Guillermo del Angel, PhD is currently the Rare Disease Therapy Area Head as well as the head of the Data Science team at AstraZeneca’s Centre for Genomics Research in Boston, MA, USA. There, he has been leading efforts to use human genetics and multi-omics to improve rare disease target discovery, drug development and improve our disease understanding. He is also leading efforts to use state of the art Machine Learning and AI approaches to improve the generation of biological insights from multi-omic data and to improve disease prediction and patient care.

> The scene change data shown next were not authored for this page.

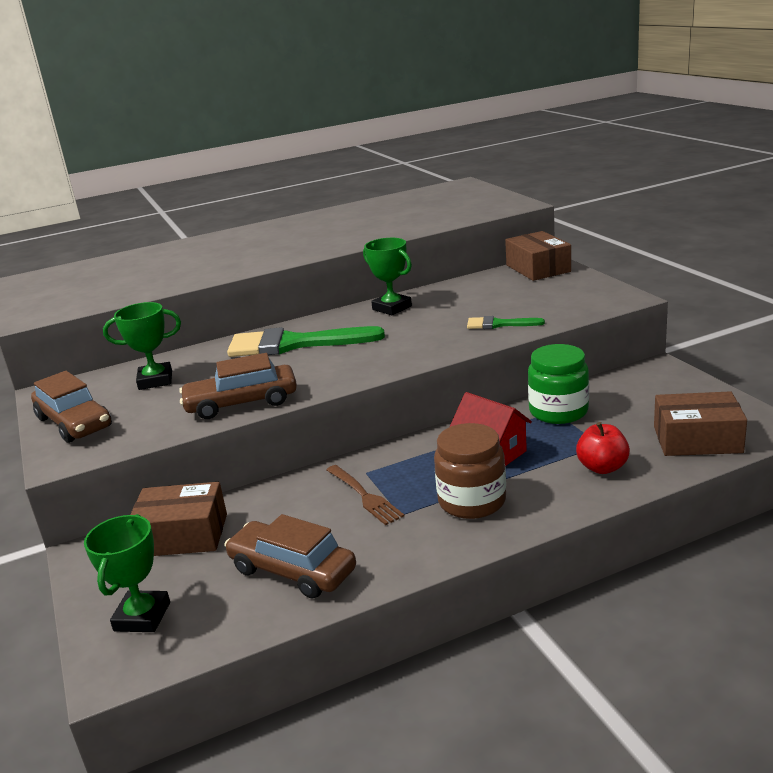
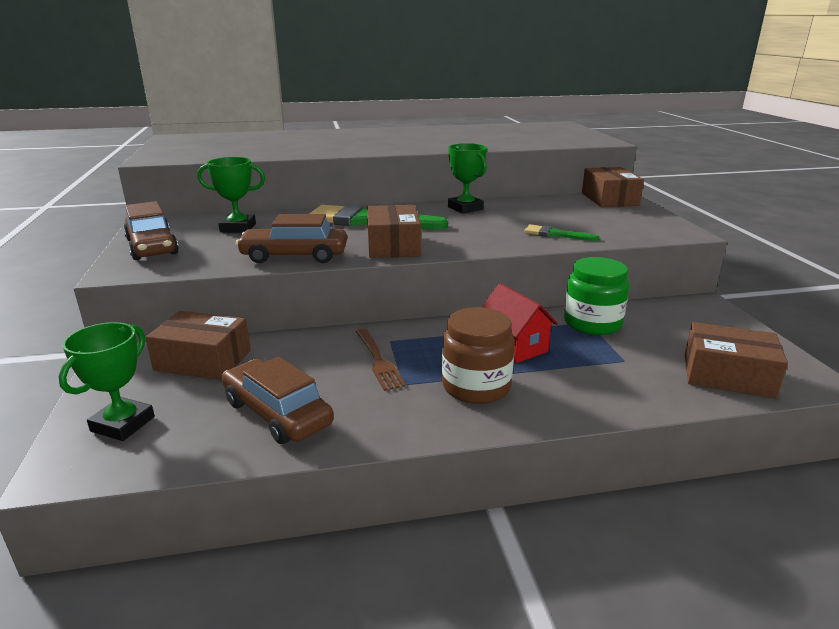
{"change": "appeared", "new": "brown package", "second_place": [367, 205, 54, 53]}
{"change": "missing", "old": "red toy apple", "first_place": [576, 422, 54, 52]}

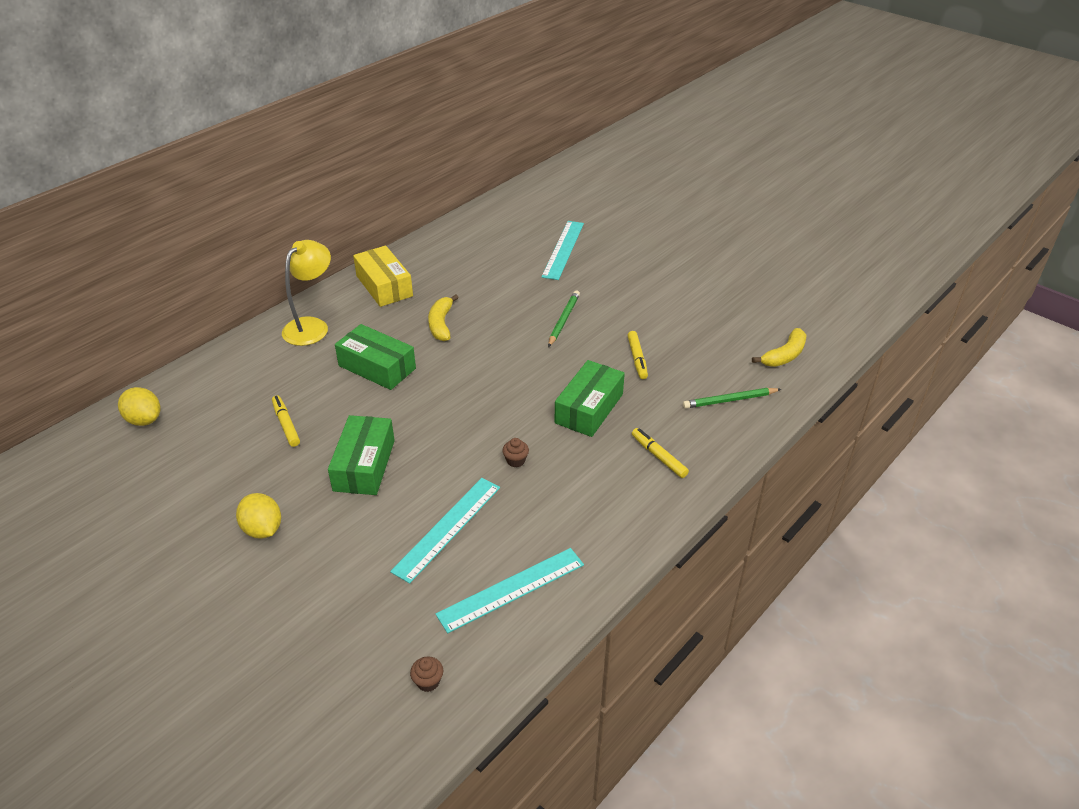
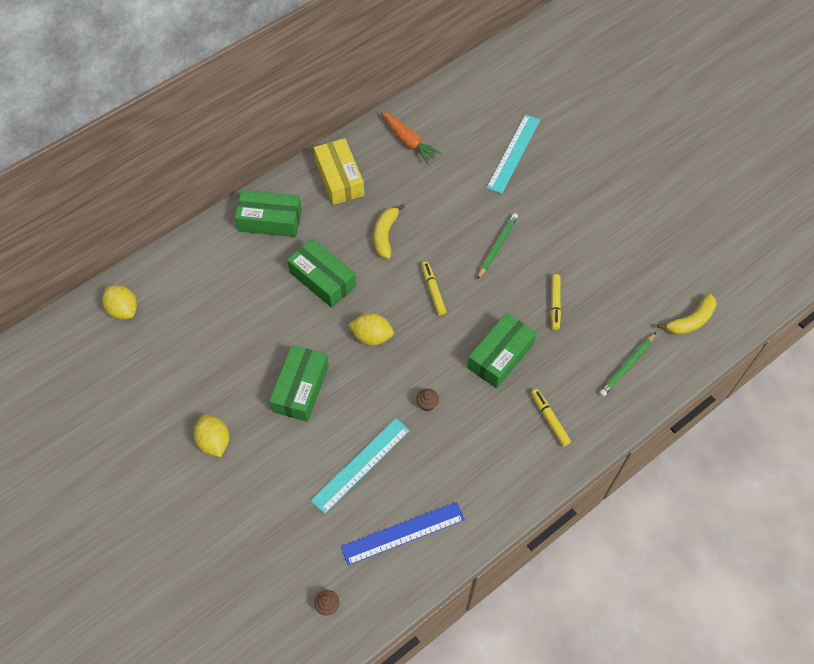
{"change": "exchanged", "old": "bright yellow lamp", "new": "emerald package", "first_place": [282, 240, 49, 106], "second_place": [235, 190, 67, 47]}
{"change": "colour", "old": "aqua measuring stick", "new": "royal blue measuring stick", "first_place": [436, 548, 148, 85], "second_place": [341, 502, 124, 63]}
{"change": "appeared", "new": "bright yellow toy lemon", "second_place": [348, 313, 46, 33]}
{"change": "appeared", "new": "bright orange carrot", "second_place": [381, 111, 61, 54]}
{"change": "relocated", "old": "bright yellow marker pen", "first_place": [272, 395, 28, 52], "second_place": [421, 262, 26, 53]}
{"change": "spun", "old": "emerald wooden pencil", "first_place": [683, 388, 98, 21], "second_place": [599, 332, 57, 65], "degrees": -45}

Before this role, he held several positions at Alexion Pharmaceuticals (later Alexion, AstraZeneca Rare Disease) since joining in 2015, including serving as Alexion’s Head of Bioinformatics and Data Science. He was also formerly a consultant at McKinsey & Co. and a computational biologist in the Medical and Population Genetics program at the Broad Institute of MIT and Harvard.

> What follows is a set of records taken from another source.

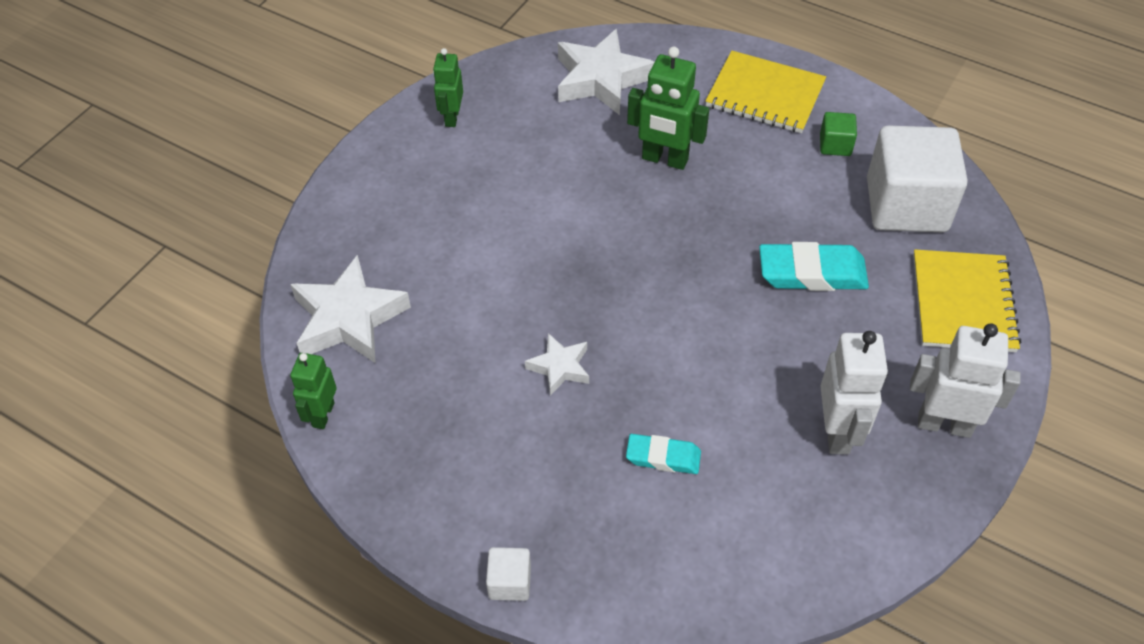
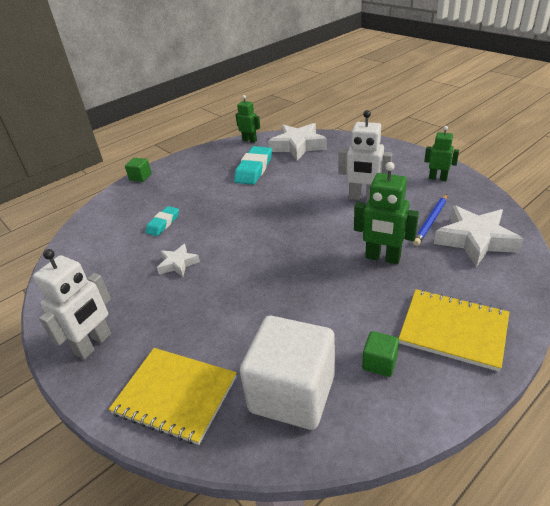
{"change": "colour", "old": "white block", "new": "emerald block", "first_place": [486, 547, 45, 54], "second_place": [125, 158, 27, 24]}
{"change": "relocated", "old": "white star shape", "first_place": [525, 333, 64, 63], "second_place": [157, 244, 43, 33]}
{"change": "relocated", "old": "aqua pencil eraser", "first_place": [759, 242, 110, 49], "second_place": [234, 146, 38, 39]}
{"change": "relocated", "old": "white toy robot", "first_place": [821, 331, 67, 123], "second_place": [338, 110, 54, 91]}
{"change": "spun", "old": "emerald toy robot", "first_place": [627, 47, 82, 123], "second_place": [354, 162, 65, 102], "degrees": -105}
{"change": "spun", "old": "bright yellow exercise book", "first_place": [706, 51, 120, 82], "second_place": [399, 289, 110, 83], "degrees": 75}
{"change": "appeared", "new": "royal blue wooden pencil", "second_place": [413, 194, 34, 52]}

A native of Mexico City, he holds a BS degree from ITESM in Mexico, a MS from Boston University and a PhD from Cornell University. 

 

AI-Driven Multi-Omics and Biobank Partnerships: Accelerating Innovation in Drug Discovery

Genomics offers massive opportunities for improving drug development success rates. Currently, 90% of pipeline drugs fail, but targets with genetic support are 2x more likely to gain approval, and 66% of FDA-approved drugs have human genetics evidence supporting them. I will show in this talk how AstraZeneca’s Centre for Genomics Research is empowering AstraZeneca’s pipeline through novel uses of genomic and multi-omic technologies, anchored by novel AI platforms and leveraging global biobank partnerships.
 
AstraZeneca’s Genomics Initiative was launched back in 2016 with the goal to analyze up to 2 million genomes, integrating genomic, proteomic, and clinical data to understand disease biology, identify new drug targets, and support precision medicine strategies. I will first describe how analysis of over 480 thousand UK Biobank exomes revealed thousands of significant gene-level associations, with rare variants showing significant effect sizes and providing direct biological insights. The MAP3K15 diabetes research exemplifies this approach—rare variants associated with reduced diabetes risk showed complete loss of function provided greatest protection, with safety analysis revealing no adverse associations, providing a compelling novel target hypothesis for further therapeutic development.
 
I will then how increasing genetic diversity of the biobanks and expanding our insights across different ancestries empowers drug discovery. I describe how our work with Genes & Health, a community-based genetic initiative aimed at improving the health of Pakistani and Bangladeshi ancestry people, has yielded novel scientific insights by analyzing around 55,000 exomes.
 
I will finally describe how combining protein and genomic data enhances drug discovery by identifying protein quantitative trait loci (pQTLs), with exome sequencing uncovering thousands of rare genotype-protein associations, with ~80% not detected in standard genome-wide association studies. This approach provides crucial insights for biomarker discovery, safety profiling, and understanding disease mechanisms. I will then describe how our MILTON AI system predicts over 1,000 diseases, combining clinical biomarkers and 3,000 plasma proteins. MILTON significantly outperformed traditional polygenic risk scores across multiple diseases, with proteomic data substantially improving prediction performance for conditions like multiple myeloma, psoriasis, and Alzheimer’s disease.